The Rorschach test seems to be based on the statistical correlation of how your answers match up to other people who have taken the test and not necessarily on what your exact answers were. This seems to give it the advantage of being almost impossible to game, or at least quite difficult. What are some other tests that work on this kind of principle. Could companies quiz their current employees and then quiz new hires on some less than obvious questions and see if the potential hires correlate to productive current employees?
(Based on reading Against the Gods) The Greeks seemed like a civilisation primed to discover the rules of risk and probability. They were highly mathematically curious, they gambled a significant amount and they had no ruling priest class to interfere with the desire to question what the future may hold as it would seem to question the gods. One of the strongest reasons it seems like they didn’t is due to their numbering system. Roman numerals were useful for recording information and accounting but not so much for manipulations of concepts, like expected value. If our gaining of probability theory was halted by well over a millennium may there be future breakthroughs that we are almost primed to discover if only we had more appropriate tools for thought? Might AGI be something that will have a similarly revelatory effect for society?
What will happen things like the Nobel prize when computers are intelligent enough to conduct research. Will the team who created the machine get the prize? The machine?
To what extent should the ethics and morals of a person be taken into consideration when considering someone for public office. Many figures that are often seen as great in history where sexist, racist, alcoholics, adulterers and yet should this matter if they are highly effective?
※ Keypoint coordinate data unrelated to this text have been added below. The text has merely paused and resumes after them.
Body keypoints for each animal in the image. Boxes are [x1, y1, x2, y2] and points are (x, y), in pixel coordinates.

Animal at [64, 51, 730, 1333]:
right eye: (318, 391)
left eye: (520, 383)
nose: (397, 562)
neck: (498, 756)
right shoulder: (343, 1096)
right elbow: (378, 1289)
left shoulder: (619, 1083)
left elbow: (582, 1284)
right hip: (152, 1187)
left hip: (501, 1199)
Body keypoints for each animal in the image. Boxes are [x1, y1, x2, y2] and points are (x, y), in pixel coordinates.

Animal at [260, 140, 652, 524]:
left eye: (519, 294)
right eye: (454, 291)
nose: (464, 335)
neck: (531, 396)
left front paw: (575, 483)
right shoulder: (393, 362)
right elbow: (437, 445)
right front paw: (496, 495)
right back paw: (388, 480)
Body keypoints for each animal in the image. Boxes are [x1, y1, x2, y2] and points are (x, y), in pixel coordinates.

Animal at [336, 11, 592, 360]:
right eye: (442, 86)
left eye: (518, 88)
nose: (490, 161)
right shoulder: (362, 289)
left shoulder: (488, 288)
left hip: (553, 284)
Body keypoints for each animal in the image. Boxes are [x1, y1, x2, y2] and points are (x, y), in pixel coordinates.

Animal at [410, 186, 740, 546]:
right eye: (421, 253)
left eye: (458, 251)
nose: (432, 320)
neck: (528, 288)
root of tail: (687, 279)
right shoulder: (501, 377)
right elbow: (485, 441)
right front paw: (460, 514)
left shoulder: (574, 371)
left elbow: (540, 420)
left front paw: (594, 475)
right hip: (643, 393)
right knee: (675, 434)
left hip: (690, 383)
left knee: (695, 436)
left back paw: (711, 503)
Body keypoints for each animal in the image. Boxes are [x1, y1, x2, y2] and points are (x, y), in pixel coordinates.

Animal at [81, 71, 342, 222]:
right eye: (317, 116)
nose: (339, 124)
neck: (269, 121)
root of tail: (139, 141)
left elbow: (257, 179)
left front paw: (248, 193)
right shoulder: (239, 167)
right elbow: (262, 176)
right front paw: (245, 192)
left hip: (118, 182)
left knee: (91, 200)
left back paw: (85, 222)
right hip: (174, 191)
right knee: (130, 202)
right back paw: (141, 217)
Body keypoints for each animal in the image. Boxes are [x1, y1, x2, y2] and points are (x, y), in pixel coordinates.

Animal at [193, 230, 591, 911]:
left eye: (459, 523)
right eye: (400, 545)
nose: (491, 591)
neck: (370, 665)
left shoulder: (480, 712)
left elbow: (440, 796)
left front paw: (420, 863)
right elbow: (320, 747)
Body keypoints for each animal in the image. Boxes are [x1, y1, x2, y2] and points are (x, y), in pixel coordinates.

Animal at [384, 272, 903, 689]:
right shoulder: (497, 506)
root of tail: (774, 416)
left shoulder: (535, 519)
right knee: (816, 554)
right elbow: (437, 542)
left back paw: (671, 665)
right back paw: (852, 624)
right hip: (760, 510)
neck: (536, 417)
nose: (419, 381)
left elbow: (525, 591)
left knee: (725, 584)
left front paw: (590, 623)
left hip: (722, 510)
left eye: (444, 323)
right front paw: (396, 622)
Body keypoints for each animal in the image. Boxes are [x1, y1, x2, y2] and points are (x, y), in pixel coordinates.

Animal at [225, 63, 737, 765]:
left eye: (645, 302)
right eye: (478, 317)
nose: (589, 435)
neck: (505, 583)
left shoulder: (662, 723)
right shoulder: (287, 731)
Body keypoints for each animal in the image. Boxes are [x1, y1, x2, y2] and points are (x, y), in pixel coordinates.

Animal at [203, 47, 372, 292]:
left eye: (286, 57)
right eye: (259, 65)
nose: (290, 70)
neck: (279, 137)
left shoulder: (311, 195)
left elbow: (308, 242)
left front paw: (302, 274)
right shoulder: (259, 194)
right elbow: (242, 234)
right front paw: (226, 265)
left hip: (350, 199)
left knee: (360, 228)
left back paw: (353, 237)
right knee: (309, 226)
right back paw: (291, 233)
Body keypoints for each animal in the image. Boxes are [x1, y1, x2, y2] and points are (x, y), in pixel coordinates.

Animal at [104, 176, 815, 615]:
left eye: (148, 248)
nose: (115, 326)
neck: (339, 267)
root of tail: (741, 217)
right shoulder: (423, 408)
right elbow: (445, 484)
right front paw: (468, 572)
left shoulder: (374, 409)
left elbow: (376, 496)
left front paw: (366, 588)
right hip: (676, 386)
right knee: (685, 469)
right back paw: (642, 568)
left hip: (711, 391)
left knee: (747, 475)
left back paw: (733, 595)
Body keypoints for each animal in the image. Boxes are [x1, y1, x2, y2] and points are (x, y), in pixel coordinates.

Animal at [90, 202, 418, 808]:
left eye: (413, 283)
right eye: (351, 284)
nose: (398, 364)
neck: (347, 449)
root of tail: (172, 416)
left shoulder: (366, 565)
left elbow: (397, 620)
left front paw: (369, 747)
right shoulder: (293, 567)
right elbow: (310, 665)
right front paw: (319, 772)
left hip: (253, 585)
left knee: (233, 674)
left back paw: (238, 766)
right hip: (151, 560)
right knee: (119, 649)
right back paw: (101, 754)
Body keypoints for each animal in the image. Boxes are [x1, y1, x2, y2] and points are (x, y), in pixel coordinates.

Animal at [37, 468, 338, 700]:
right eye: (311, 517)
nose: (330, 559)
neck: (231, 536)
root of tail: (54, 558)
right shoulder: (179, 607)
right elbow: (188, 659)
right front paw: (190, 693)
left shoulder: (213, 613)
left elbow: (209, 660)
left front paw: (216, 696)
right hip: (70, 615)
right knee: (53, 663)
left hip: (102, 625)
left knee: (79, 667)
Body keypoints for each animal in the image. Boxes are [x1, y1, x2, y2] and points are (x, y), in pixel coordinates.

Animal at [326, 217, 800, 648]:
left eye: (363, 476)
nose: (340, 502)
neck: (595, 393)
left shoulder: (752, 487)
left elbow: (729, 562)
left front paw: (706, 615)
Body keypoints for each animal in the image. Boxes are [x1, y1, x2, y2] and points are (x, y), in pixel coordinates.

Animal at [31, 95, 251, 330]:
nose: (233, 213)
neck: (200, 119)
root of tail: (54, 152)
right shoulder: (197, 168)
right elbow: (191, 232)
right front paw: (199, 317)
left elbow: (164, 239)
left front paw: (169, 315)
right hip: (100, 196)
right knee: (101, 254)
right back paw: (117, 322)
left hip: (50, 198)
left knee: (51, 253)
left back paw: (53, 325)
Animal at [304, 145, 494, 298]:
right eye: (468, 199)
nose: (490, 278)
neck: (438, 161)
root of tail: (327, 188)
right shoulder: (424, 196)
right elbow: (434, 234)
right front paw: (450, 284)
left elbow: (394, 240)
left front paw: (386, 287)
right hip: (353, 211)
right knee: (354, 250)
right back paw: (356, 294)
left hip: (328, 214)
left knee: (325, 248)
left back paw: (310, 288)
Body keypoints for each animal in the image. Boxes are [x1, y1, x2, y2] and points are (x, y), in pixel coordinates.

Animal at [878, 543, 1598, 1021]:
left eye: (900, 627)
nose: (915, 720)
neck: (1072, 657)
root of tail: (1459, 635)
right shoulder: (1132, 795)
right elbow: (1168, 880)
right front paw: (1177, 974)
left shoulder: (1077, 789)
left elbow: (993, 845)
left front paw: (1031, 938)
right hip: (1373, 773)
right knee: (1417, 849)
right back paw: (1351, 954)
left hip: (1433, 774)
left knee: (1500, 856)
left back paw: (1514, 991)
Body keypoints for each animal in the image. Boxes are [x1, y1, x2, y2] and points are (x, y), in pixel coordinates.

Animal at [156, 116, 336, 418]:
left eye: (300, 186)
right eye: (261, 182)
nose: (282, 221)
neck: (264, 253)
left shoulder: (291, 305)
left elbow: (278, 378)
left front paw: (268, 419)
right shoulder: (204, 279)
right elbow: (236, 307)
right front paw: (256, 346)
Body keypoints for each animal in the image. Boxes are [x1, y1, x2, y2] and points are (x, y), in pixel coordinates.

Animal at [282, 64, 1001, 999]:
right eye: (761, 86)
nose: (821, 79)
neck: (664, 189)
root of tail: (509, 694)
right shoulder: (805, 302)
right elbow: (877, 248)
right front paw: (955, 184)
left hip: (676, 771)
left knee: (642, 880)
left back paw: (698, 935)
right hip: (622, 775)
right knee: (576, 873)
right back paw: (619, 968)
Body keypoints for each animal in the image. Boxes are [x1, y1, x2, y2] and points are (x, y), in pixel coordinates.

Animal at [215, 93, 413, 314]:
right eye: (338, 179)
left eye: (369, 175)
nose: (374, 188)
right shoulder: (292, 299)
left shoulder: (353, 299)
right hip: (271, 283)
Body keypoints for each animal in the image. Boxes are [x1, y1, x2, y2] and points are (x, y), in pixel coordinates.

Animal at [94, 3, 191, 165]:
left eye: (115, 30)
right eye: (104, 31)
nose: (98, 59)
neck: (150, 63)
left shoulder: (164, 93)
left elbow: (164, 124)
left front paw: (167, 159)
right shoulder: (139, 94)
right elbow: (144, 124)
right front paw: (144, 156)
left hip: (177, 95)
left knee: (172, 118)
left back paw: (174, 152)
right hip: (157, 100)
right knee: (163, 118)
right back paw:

America seemed very worried about not having their currency pegged to gold in the mid 1900’s and thought that if they weren’t pegged to it people wouldn’t trust their currency enough. This doesn’t seem to have been an issue after the collapse of the gold standard. Why did they think this so strongly and why were they wrong?
Are there any fields at the moment that are like early games of chance or attempts at talking about risk. For example early dice games had sides with different sizes but had the same payoffs, expected value would show that you should always bet on the largest side every time and yet people didn’t do this. They didn’t even look at records of dice throws and see that some sides came up more than others, partially because they didn’t have the concept of probability. Are there things now where we are simply lacking the right framework for but will seem trivial in the future? It seems less likely with the advent of the scientific method but there could still be some.
Why do we get offended? Is it a worry there may be some truth in a claim or could it be anger that someone could believe something so different. Do we get offended as we are scared about the ramifications of a belief?
Many people use an argument along the lines of X is very different to what our hunter gatherer ancestors would have done and so we are not very well equipped to do X. How applicable is this argument really, I feel like it may be overused but have little knowledge if I’m correct.
(Similar vein to PG what we can’t say essay) What ideas are people getting religious about and what may be the opportunities if these are wrong. Zeal tends to over hype something almost necessarily overselling the benefits and so it would seem that there are opportunities to bet against it.
it seems strange to me that much of the fiction we regard as the best in history was written as instalments for magazines or as an old equivalent of soaps. Why is this and am I wrong that this is the correct view. [examples, much of dickens, wilde were written in instalments for magazines, Tolstoy wrote his books in many parts, something that I’m not really aware of happening today, Shakespeare’s plays seem to be old versions of soap operas, I admit to this being my weakest held view as I haven’t dug that far into the claim.]